[Document understanding data]
--- START ---

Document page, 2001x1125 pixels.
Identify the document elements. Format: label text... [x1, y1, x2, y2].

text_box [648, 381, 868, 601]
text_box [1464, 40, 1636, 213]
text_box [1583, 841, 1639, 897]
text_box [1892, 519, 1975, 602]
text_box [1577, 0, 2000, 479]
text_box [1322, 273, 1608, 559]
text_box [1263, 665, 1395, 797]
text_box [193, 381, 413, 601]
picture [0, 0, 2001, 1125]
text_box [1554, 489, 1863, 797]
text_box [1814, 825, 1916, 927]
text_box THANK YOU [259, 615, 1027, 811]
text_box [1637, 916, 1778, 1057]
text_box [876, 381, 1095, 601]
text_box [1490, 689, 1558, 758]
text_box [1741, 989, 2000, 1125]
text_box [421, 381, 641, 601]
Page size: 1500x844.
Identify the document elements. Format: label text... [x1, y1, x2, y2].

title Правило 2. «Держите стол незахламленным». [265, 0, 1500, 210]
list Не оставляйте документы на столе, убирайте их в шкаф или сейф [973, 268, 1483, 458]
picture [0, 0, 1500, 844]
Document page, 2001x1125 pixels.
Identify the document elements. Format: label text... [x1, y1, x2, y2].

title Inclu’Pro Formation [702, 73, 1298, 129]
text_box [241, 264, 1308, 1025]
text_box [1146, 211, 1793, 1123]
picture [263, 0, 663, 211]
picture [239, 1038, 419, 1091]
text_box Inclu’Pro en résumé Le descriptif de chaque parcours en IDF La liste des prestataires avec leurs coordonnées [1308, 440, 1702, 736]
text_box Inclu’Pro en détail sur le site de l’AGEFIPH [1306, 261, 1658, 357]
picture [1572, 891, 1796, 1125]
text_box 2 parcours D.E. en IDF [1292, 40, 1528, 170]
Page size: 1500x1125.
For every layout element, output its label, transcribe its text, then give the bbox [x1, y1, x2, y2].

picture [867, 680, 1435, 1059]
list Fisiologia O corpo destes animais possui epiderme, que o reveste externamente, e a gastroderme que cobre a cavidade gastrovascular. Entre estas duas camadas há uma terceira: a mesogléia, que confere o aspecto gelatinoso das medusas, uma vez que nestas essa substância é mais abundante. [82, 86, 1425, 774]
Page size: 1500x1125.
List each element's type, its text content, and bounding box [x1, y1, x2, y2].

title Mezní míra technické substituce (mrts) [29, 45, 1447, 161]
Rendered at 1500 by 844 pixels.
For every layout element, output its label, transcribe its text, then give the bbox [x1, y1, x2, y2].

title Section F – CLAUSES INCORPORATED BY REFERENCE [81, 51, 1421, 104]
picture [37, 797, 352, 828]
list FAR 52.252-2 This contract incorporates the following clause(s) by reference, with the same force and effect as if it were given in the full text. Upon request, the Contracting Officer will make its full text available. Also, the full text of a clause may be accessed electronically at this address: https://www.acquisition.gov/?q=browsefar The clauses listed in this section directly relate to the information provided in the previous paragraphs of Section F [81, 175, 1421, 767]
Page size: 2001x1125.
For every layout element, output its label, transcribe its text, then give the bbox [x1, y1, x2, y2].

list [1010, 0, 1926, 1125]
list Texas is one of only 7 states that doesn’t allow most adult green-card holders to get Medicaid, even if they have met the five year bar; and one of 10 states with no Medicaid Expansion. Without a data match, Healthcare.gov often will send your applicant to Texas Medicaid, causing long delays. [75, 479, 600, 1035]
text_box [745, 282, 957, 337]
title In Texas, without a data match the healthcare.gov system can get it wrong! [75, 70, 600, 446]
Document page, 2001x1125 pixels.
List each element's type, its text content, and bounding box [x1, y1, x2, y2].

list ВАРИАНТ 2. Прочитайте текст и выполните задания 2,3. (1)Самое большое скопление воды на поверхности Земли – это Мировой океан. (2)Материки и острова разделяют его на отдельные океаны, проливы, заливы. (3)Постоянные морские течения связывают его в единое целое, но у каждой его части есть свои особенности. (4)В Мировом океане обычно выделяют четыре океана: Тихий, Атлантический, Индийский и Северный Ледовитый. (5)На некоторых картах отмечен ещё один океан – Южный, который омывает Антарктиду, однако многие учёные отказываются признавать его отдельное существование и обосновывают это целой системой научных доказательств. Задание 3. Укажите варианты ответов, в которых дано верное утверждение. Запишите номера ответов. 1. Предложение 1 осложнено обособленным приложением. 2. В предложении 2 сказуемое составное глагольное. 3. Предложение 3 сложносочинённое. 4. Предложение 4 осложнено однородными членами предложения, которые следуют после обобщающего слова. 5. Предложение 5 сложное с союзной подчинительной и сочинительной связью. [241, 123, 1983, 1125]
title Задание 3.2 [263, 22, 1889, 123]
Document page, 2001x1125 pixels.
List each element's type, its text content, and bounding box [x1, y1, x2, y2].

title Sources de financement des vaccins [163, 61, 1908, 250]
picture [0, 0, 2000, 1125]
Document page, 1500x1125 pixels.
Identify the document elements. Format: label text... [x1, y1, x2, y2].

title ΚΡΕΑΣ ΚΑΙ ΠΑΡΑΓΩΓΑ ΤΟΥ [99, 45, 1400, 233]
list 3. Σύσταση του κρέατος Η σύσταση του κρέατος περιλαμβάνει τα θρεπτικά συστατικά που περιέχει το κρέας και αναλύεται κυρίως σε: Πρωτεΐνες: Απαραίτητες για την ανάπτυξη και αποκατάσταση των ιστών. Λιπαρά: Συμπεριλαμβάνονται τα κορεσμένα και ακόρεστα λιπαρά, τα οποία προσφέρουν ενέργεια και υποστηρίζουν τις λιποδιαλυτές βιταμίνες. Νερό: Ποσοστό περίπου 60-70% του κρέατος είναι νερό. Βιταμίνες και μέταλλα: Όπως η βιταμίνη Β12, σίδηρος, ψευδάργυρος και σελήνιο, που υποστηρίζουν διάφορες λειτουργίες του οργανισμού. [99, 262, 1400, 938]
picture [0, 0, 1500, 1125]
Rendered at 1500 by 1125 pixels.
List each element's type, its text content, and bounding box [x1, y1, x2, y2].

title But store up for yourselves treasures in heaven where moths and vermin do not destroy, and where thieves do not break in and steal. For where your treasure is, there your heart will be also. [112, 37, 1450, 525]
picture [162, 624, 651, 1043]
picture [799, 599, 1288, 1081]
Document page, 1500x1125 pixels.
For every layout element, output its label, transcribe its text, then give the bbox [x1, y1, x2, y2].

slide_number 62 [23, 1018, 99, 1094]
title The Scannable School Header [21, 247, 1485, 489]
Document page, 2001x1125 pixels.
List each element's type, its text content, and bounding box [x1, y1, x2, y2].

--- END ---

# [Work request]
Among the records above, how many lines carry the string "size"? Reply with the number alone.

# [Your solution]
4